“Novel and unprecedented” was Friday’s White House reaction to a unanimous appeals court decision invalidating four of President Barack Obama’s controversial “recess” appointments last year.

The same might be said even more pointedly about the plainly unconstitutional tactic used by Mr. Obama to get his way on those appointments — three to the National Labor Relations Board and one to the Consumer Financial Protection Bureau.

The Constitution gives the president power to make time-limited appointments when the Senate is in recess and cannot give its advice and consent. But it also gives the Congress power to designate when it is in recess and when it is not.

President Obama simply ignored the Senate’s declaration that it was in session when he made the controversial appointments. Saying, in effect, “Who needs a legislature?” he dismissed the Constitution’s requirement that he obtain Senate approval.

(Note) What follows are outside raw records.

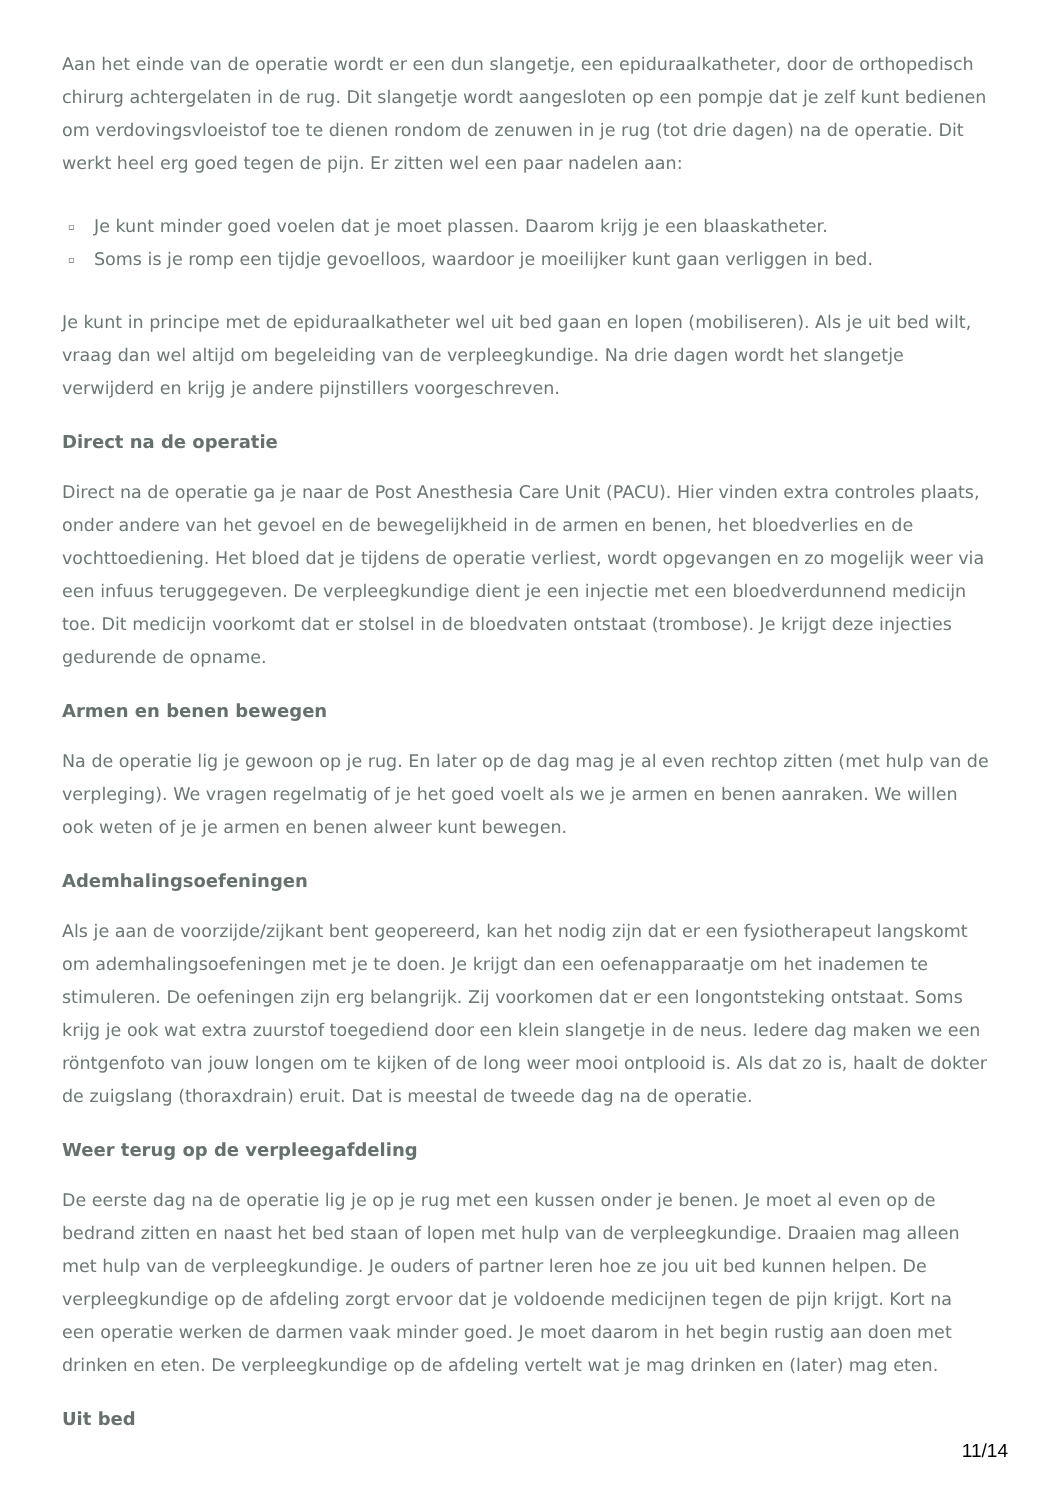Aan het einde van de operatie wordt er een dun slangetje, een epiduraalkatheter, door de orthopedisch chirurg achtergelaten in de rug. Dit slangetje wordt aangesloten op een pompje dat je zelf kunt bedienen om verdovingsvloeistof toe te dienen rondom de zenuwen in je rug (tot drie dagen) na de operatie. Dit werkt heel erg goed tegen de pijn. Er zitten wel een paar nadelen aan:
▫ Je kunt minder goed voelen dat je moet plassen. Daarom krijg je een blaaskatheter.
▫ Soms is je romp een tijdje gevoelloos, waardoor je moeilijker kunt gaan verliggen in bed.
Je kunt in principe met de epiduraalkatheter wel uit bed gaan en lopen (mobiliseren). Als je uit bed wilt, vraag dan wel altijd om begeleiding van de verpleegkundige. Na drie dagen wordt het slangetje verwijderd en krijg je andere pijnstillers voorgeschreven.
Direct na de operatie
Direct na de operatie ga je naar de Post Anesthesia Care Unit (PACU). Hier vinden extra controles plaats, onder andere van het gevoel en de bewegelijkheid in de armen en benen, het bloedverlies en de vochttoediening. Het bloed dat je tijdens de operatie verliest, wordt opgevangen en zo mogelijk weer via een infuus teruggegeven. De verpleegkundige dient je een injectie met een bloedverdunnend medicijn toe. Dit medicijn voorkomt dat er stolsel in de bloedvaten ontstaat (trombose). Je krijgt deze injecties gedurende de opname.
Armen en benen bewegen
Na de operatie lig je gewoon op je rug. En later op de dag mag je al even rechtop zitten (met hulp van de verpleging). We vragen regelmatig of je het goed voelt als we je armen en benen aanraken. We willen ook weten of je je armen en benen alweer kunt bewegen.
Ademhalingsoefeningen
Als je aan de voorzijde/zijkant bent geopereerd, kan het nodig zijn dat er een fysiotherapeut langskomt om ademhalingsoefeningen met je te doen. Je krijgt dan een oefenapparaatje om het inademen te stimuleren. De oefeningen zijn erg belangrijk. Zij voorkomen dat er een longontsteking ontstaat. Soms krijg je ook wat extra zuurstof toegediend door een klein slangetje in de neus. Iedere dag maken we een röntgenfoto van jouw longen om te kijken of de long weer mooi ontplooid is. Als dat zo is, haalt de dokter de zuigslang (thoraxdrain) eruit. Dat is meestal de tweede dag na de operatie.
Weer terug op de verpleegafdeling
De eerste dag na de operatie lig je op je rug met een kussen onder je benen. Je moet al even op de bedrand zitten en naast het bed staan of lopen met hulp van de verpleegkundige. Draaien mag alleen met hulp van de verpleegkundige. Je ouders of partner leren hoe ze jou uit bed kunnen helpen. De verpleegkundige op de afdeling zorgt ervoor dat je voldoende medicijnen tegen de pijn krijgt. Kort na een operatie werken de darmen vaak minder goed. Je moet daarom in het begin rustig aan doen met drinken en eten. De verpleegkundige op de afdeling vertelt wat je mag drinken en (later) mag eten.
Uit bed
11/14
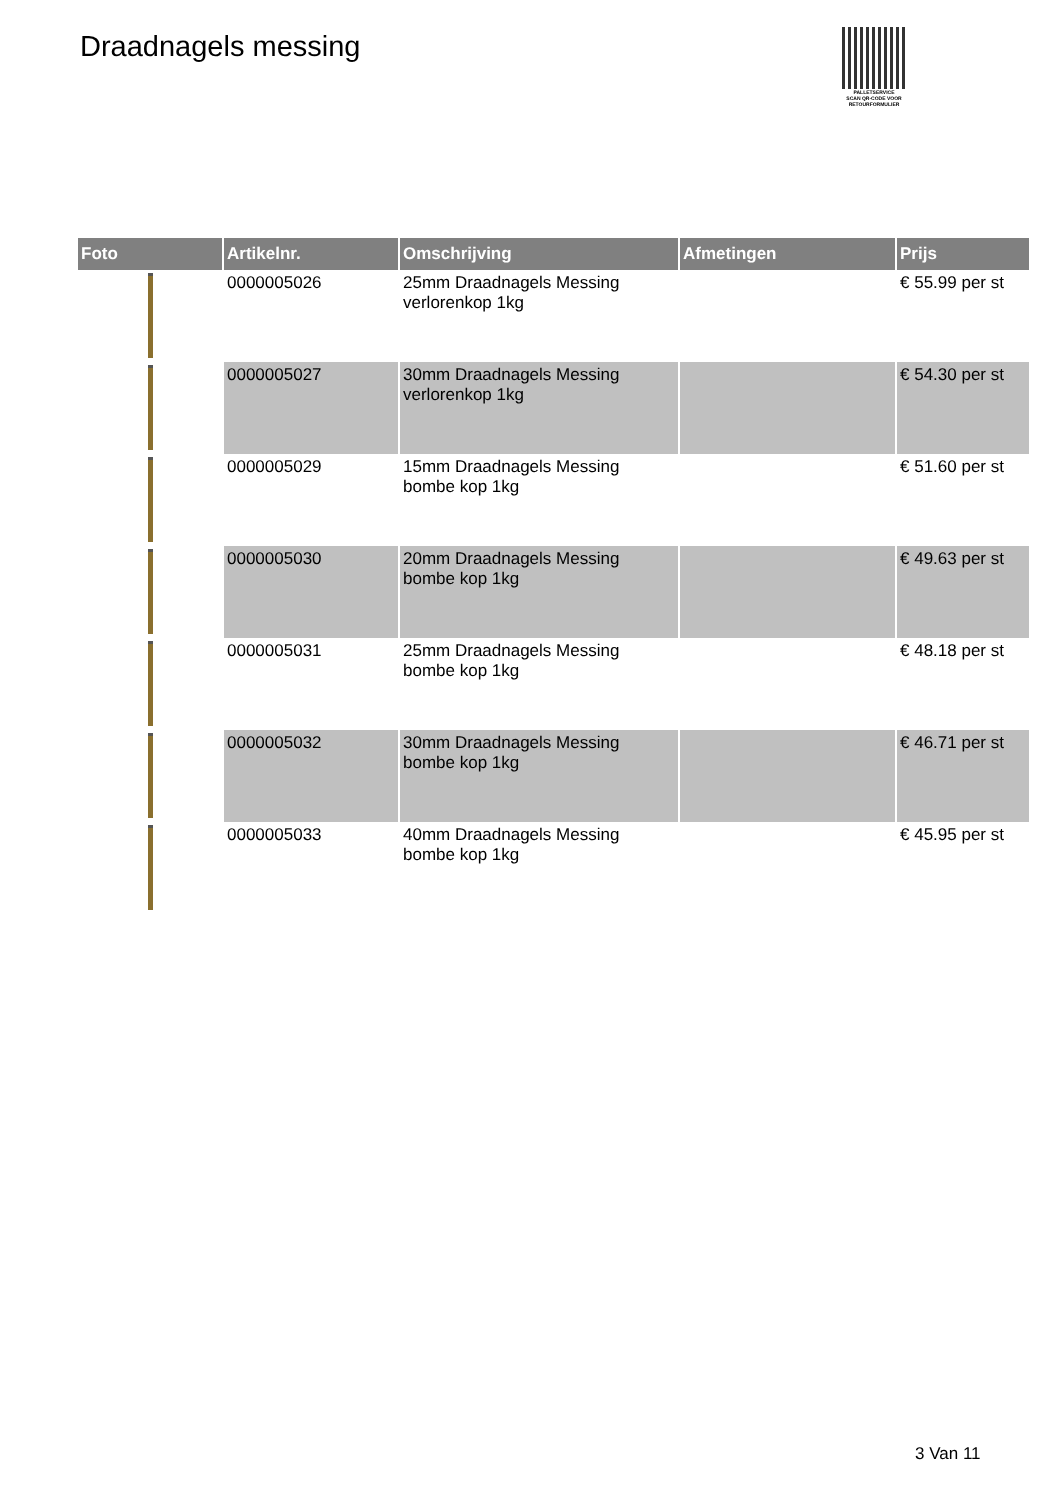Draadnagels messing
PALLETSERVICE
SCAN QR-CODE VOOR RETOURFORMULIER
| Foto | Artikelnr. | Omschrijving | Afmetingen | Prijs |
| --- | --- | --- | --- | --- |
| | 0000005026 | 25mm Draadnagels Messing verlorenkop 1kg | | € 55.99 per st |
| | 0000005027 | 30mm Draadnagels Messing verlorenkop 1kg | | € 54.30 per st |
| | 0000005029 | 15mm Draadnagels Messing bombe kop 1kg | | € 51.60 per st |
| | 0000005030 | 20mm Draadnagels Messing bombe kop 1kg | | € 49.63 per st |
| | 0000005031 | 25mm Draadnagels Messing bombe kop 1kg | | € 48.18 per st |
| | 0000005032 | 30mm Draadnagels Messing bombe kop 1kg | | € 46.71 per st |
| | 0000005033 | 40mm Draadnagels Messing bombe kop 1kg | | € 45.95 per st |
3 Van 11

In doing so he brought on lawsuits joined by Senate and House Republicans. A sweeping decision by the federal appeals court for the District of Columbia last week not only declared the president’s four appointments invalid, it swept away more than a century of precedent that allowed recess appointments to be made during such brief interludes as national holidays.

The result, sure to be appealed to the Supreme Court, presumably wipes out a year’s decisions by the NLRB and raises questions about the legitimacy of regulations formulated by the new Consumer Financial Protection Bureau. It also sharply limits a presidential power increasingly taken for granted as a way to bypass the Senate.

A three-judge panel of the D.C. Appeals Court cast a critical eye on the Constitution and came to the conclusion that recess appointments can only be made between the annual sessions of Congress after formal adjournment.

Furthermore, said the court, the president could only fill vacancies that occurred during this formal recess.

Presidents before Mr. Obama made increasing use of recess appointments that would not be permitted under the new ruling. But he alone has taken it on himself to challenge the Senate’s right to say when it is in session, declaring a series of “pro forma” Senate sessions a sham.

The president’s supporters have accused Senate Republicans of using “trickery,” “chicanery” and “false legislative sessions” to prevent Mr. Obama from filling positions at the NLRB and elsewhere. But the “pro forma” sessions were an invention of Majority Leader Harry Reid, who used them in 2007 and 2008 to frustrate President George W. Bush.

Using pro forma sessions to block recess appointments may well be an example of hyper-partisan tactics.

But it is within the rules of Congress. The president does not have the power to declare it invalid. Meanwhile, a long assumed executive power has been sharply curbed.

The appeals court ruling curbs an unwarranted expansion of executive power.